__Records provided__.
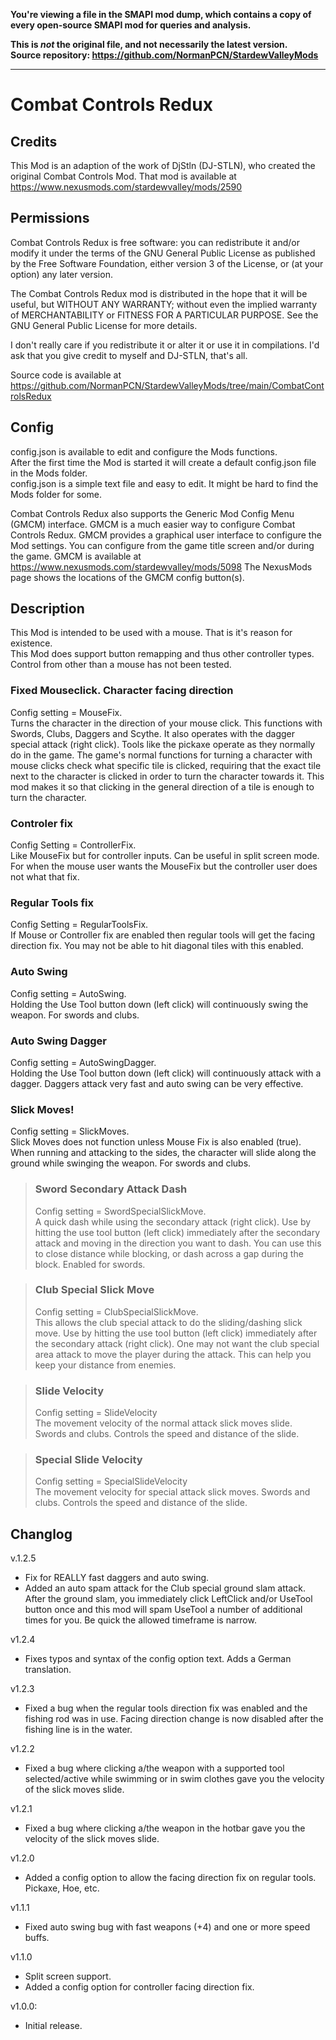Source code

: **You're viewing a file in the SMAPI mod dump, which contains a copy of every open-source SMAPI mod
for queries and analysis.**

**This is _not_ the original file, and not necessarily the latest version.**  
**Source repository: https://github.com/NormanPCN/StardewValleyMods**

----

# Combat Controls Redux

## Credits
This Mod is an adaption of the work of DjStln (DJ-STLN), who created the original Combat Controls Mod.
That mod is available at https://www.nexusmods.com/stardewvalley/mods/2590

## Permissions

Combat Controls Redux is free software: you can redistribute it and/or modify it under the terms of the GNU General Public License
as published by the Free Software Foundation, either version 3 of the License, or (at your option) any later version.

The Combat Controls Redux mod is distributed in the hope that it will be useful, but WITHOUT ANY WARRANTY;
without even the implied warranty of MERCHANTABILITY or FITNESS FOR A PARTICULAR PURPOSE.
See the GNU General Public License for more details.

I don't really care if you redistribute it or alter it or use it in compilations.
I'd ask that you give credit to myself and DJ-STLN, that's all.

Source code is available at
https://github.com/NormanPCN/StardewValleyMods/tree/main/CombatControlsRedux

## Config
config.json is available to edit and configure the Mods functions.  
After the first time the Mod is started it will create a default config.json file in the Mods folder.  
config.json is a simple text file and easy to edit. It might be hard to find the Mods folder for some.  

Combat Controls Redux also supports the Generic Mod Config Menu (GMCM) interface.
GMCM is a much easier way to configure Combat Controls Redux.
GMCM provides a graphical user interface to configure the Mod settings.
You can configure from the game title screen and/or during the game.
GMCM is available at https://www.nexusmods.com/stardewvalley/mods/5098
The NexusMods page shows the locations of the GMCM config button(s).

## Description

This Mod is intended to be used with a mouse. That is it's reason for existence.  
This Mod does support button remapping and thus other controller types. Control from other than a mouse has not been tested.

### Fixed Mouseclick. Character facing direction  
Config setting = MouseFix.  
Turns the character in the direction of your mouse click. This functions with Swords, Clubs, Daggers and Scythe. 
It also operates with the dagger special attack (right click).
Tools like the pickaxe operate as they normally do in the game.
The game's normal functions for turning a character with mouse clicks check what specific tile is clicked,
requiring that the exact tile next to the character is clicked in order to turn the character towards it.
This mod makes it so that clicking in the general direction of a tile is enough to turn the character.

### Controler fix
Config Setting = ControllerFix.  
Like MouseFix but for controller inputs. Can be useful in split screen mode. For when the mouse user wants the MouseFix but the controller user does not what that fix.

### Regular Tools fix
Config Setting = RegularToolsFix.  
If Mouse or Controller fix are enabled then regular tools will get the facing direction fix. You may not be able to hit diagonal tiles with this enabled.

### Auto Swing  
Config setting = AutoSwing.  
Holding the Use Tool button down (left click) will continuously swing the weapon. For swords and clubs.

### Auto Swing Dagger  
Config setting = AutoSwingDagger.  
Holding the Use Tool button down (left click) will continuously attack with a dagger. Daggers attack very fast and auto swing can be very effective.

### Slick Moves!  
Config setting = SlickMoves.  
Slick Moves does not function unless Mouse Fix is also enabled (true).
When running and attacking to the sides, the character will slide along the ground while swinging the weapon.
For swords and clubs.


> ### Sword Secondary Attack Dash  
> Config setting = SwordSpecialSlickMove.  
> A quick dash while using the secondary attack (right click). Use by hitting the use tool button (left click) immediately after the secondary attack and moving in the direction you want to dash. You can use this to close distance while blocking, or dash across a gap during the block.
> Enabled for swords.

> ### Club Special Slick Move  
> Config setting = ClubSpecialSlickMove.  
> This allows the club special attack to do the sliding/dashing slick move. Use by hitting the use tool button (left click) immediately after the secondary attack (right click).
> One may not want the club special area attack to move the player during the attack. This can help you keep your distance from enemies. 

> ### Slide Velocity  
> Config setting = SlideVelocity  
> The movement velocity of the normal attack slick moves slide. Swords and clubs. Controls the speed and distance of the slide.

> ### Special Slide Velocity  
> Config setting = SpecialSlideVelocity  
> The movement velocity for special attack slick moves. Swords and clubs. Controls the speed and distance of the slide.

## Changlog
v.1.2.5
* Fix for REALLY fast daggers and auto swing.
* Added an auto spam attack for the Club special ground slam attack. After the ground slam, you immediately click LeftClick and/or UseTool button once and this mod will spam UseTool a number of additional times for you. Be quick the allowed timeframe is narrow.

v1.2.4
* Fixes typos and syntax of the config option text. Adds a German translation.

v1.2.3
* Fixed a bug when the regular tools direction fix was enabled and the fishing rod was in use. Facing direction change is now disabled after the fishing line is in the water.

v1.2.2
* Fixed a bug where clicking a/the weapon with a supported tool selected/active while swimming or in swim clothes gave you the velocity of the slick moves slide.

v1.2.1
* Fixed a bug where clicking a/the weapon in the hotbar gave you the velocity of the slick moves slide.

v1.2.0
* Added a config option to allow the facing direction fix on regular tools. Pickaxe, Hoe, etc.

v1.1.1
* Fixed auto swing bug with fast weapons (+4) and one or more speed buffs.

v1.1.0
* Split screen support.  
* Added a config option for controller facing direction fix.  

v1.0.0:  
* Initial release.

__Exercise objective__.
Could you repeat, exactly and with nothing added, the lines from the top of the entries above through the line that holds "Config setting = MouseFix.", leaving out any pictures?

__Solution for this task__.
Source code

: **You're viewing a file in the SMAPI mod dump, which contains a copy of every open-source SMAPI mod
for queries and analysis.**

**This is _not_ the original file, and not necessarily the latest version.**  
**Source repository: https://github.com/NormanPCN/StardewValleyMods**

----

# Combat Controls Redux

## Credits
This Mod is an adaption of the work of DjStln (DJ-STLN), who created the original Combat Controls Mod.
That mod is available at https://www.nexusmods.com/stardewvalley/mods/2590

## Permissions

Combat Controls Redux is free software: you can redistribute it and/or modify it under the terms of the GNU General Public License
as published by the Free Software Foundation, either version 3 of the License, or (at your option) any later version.

The Combat Controls Redux mod is distributed in the hope that it will be useful, but WITHOUT ANY WARRANTY;
without even the implied warranty of MERCHANTABILITY or FITNESS FOR A PARTICULAR PURPOSE.
See the GNU General Public License for more details.

I don't really care if you redistribute it or alter it or use it in compilations.
I'd ask that you give credit to myself and DJ-STLN, that's all.

Source code is available at
https://github.com/NormanPCN/StardewValleyMods/tree/main/CombatControlsRedux

## Config
config.json is available to edit and configure the Mods functions.  
After the first time the Mod is started it will create a default config.json file in the Mods folder.  
config.json is a simple text file and easy to edit. It might be hard to find the Mods folder for some.  

Combat Controls Redux also supports the Generic Mod Config Menu (GMCM) interface.
GMCM is a much easier way to configure Combat Controls Redux.
GMCM provides a graphical user interface to configure the Mod settings.
You can configure from the game title screen and/or during the game.
GMCM is available at https://www.nexusmods.com/stardewvalley/mods/5098
The NexusMods page shows the locations of the GMCM config button(s).

## Description

This Mod is intended to be used with a mouse. That is it's reason for existence.  
This Mod does support button remapping and thus other controller types. Control from other than a mouse has not been tested.

### Fixed Mouseclick. Character facing direction  
Config setting = MouseFix.  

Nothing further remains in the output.